# Prompt A
From the forum thread on chipping foundation blocks, pull out the passage that begins with the words containing "## ceramicbrad56 (May" and ends with "patches fell off.", copying it word for word.
# Prompt B
Answer these from the thread on chipping foundation blocks:
(i) In which state is the site with the damaged foundation wall?
(ii) According to the owner, how long ago did the blocks start breaking?
(iii) What term does concretemasonry give for the damage?

# Excerpt provided start

# Foundation Concrete Blocks Face Chipping



## ceramicbrad56 (May 17, 2017)

I am doing a kitchen remodel and the owner asked me to investigate a foundation wall issue in their south facing concrete block foundation.
It appears that there are some moisture issues as I inspected it, noting that there are several blocks where the faces are breaking off near ground level or one to two rows up. Owner said started happening 3 years ago. I noted some moisture in area as they have an in ground water pond in the area. There is a basement on the other side of these blocks and this site is in Wisconsin. I attached pictures to help. i would appreciate any advice/ideas how to fix problem, as they hired someone to patch it and the patches fell off.


----------



## Tscarborough (Feb 25, 2006)

Moisture pops. There is too much moisture getting into the wall.


----------



## Seven-Delta-FortyOne (Mar 5, 2011)

Tscarborough said:


> Moisture pops. There is too much moisture getting into the wall.


Is that from the moisture freezing??

That was my guess, but we don't really get freezing weather here in California. :smile:



Delta


----------



## Tscarborough (Feb 25, 2006)

Doesn't require freezing, just the hydrostatic pressure behind the surface coating.


----------



## Tscarborough (Feb 25, 2006)

It could also be movement spalling, but I don't see the cracks for that.


----------



## concretemasonry (Dec 1, 2006)

That is called "spalling".

Spalling can come from the saturated block being subjected to repeating cycles of freezing and thawing. The water is a saturated block expands when it freezes for a few cycles.

The way to prevent it is to make sure the outer surface of the cannot get saturated since you cannot stop Mother Nature from freezing in the winter. - It happens to all concrete. It can also happen after repeated cycles of extreme wetting and drying where crystals form in the concrete and push outward.

# Excerpt provided end
# Data supplied start

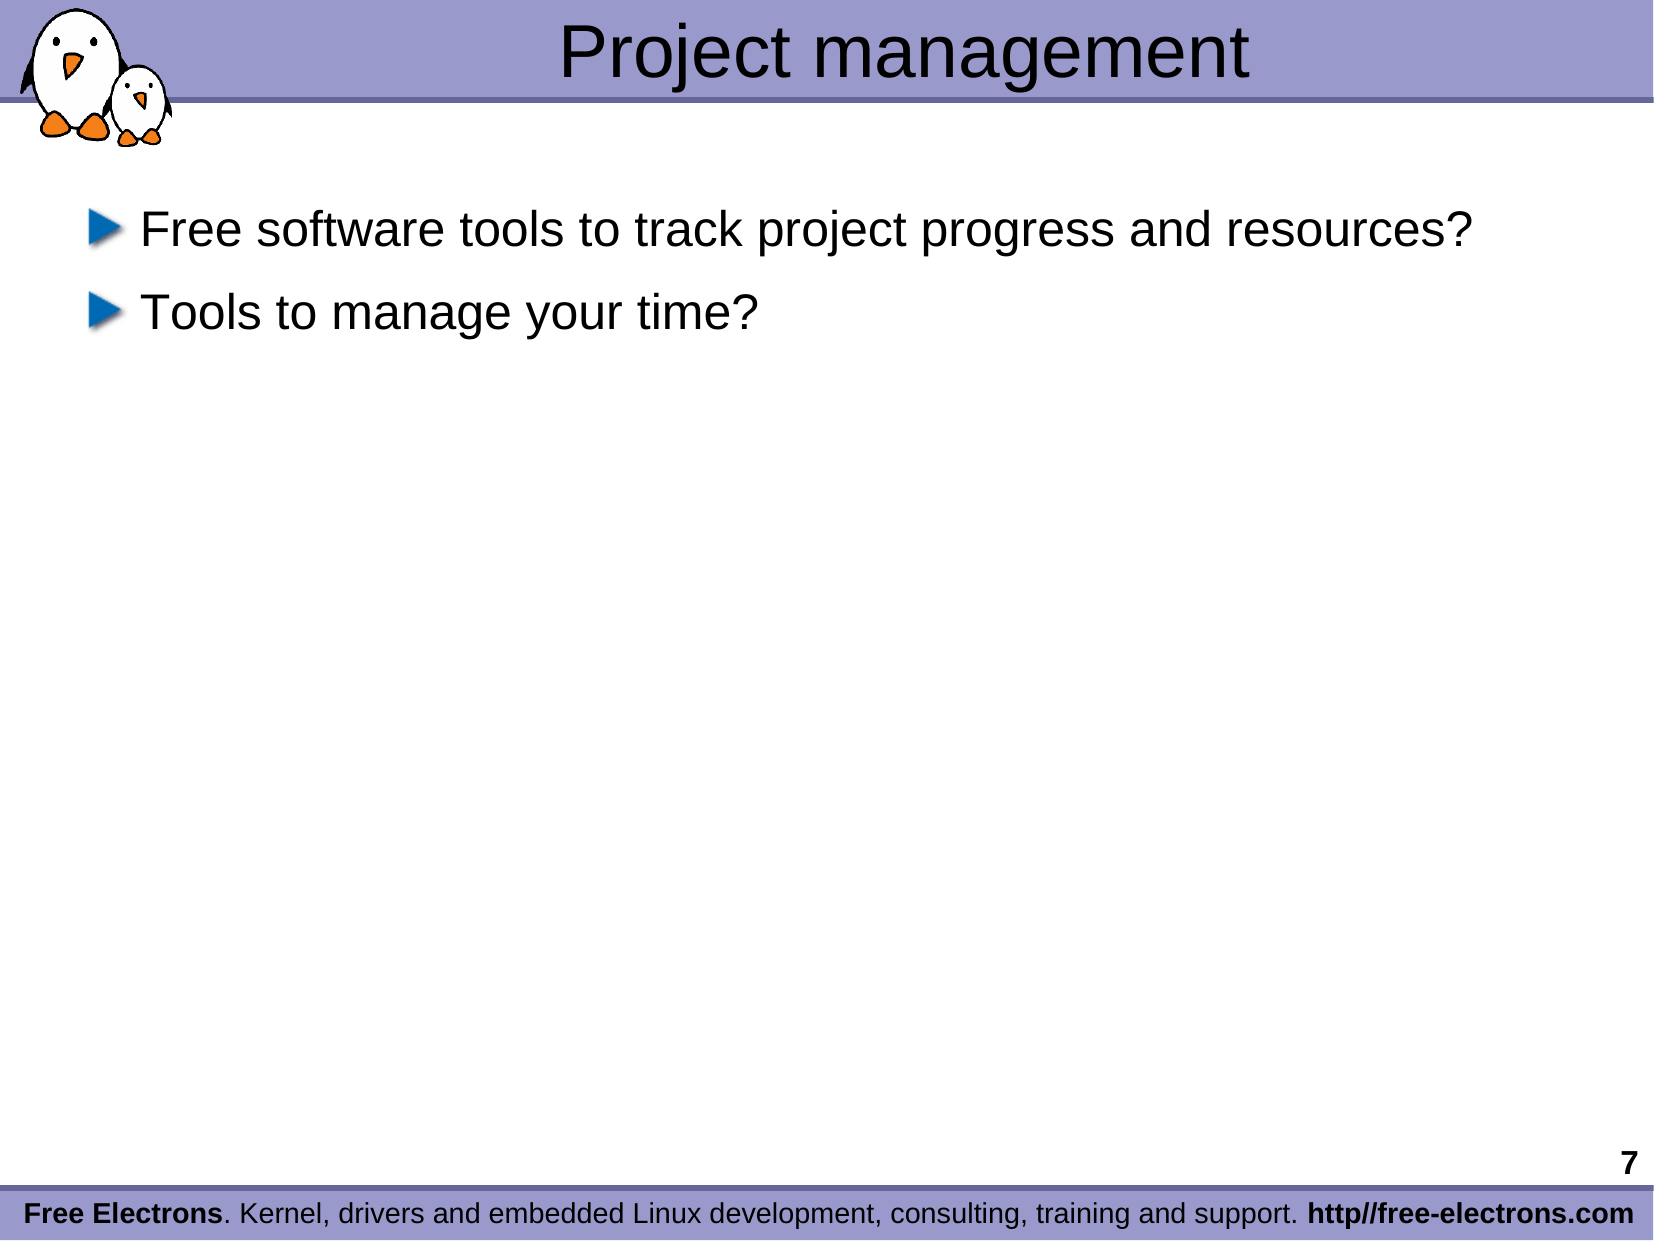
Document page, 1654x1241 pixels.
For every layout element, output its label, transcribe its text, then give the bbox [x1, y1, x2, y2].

title Project management [178, 4, 1631, 98]
picture [20, 8, 172, 147]
list Free software tools to track project progress and resources? Tools to manage your time? [68, 201, 1592, 1118]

# Data supplied end

# Complete answer A
## ceramicbrad56 (May 17, 2017)

I am doing a kitchen remodel and the owner asked me to investigate a foundation wall issue in their south facing concrete block foundation.
It appears that there are some moisture issues as I inspected it, noting that there are several blocks where the faces are breaking off near ground level or one to two rows up. Owner said started happening 3 years ago. I noted some moisture in area as they have an in ground water pond in the area. There is a basement on the other side of these blocks and this site is in Wisconsin. I attached pictures to help. i would appreciate any advice/ideas how to fix problem, as they hired someone to patch it and the patches fell off.

# Complete answer B
(i) Wisconsin
(ii) 3 years ago
(iii) Spalling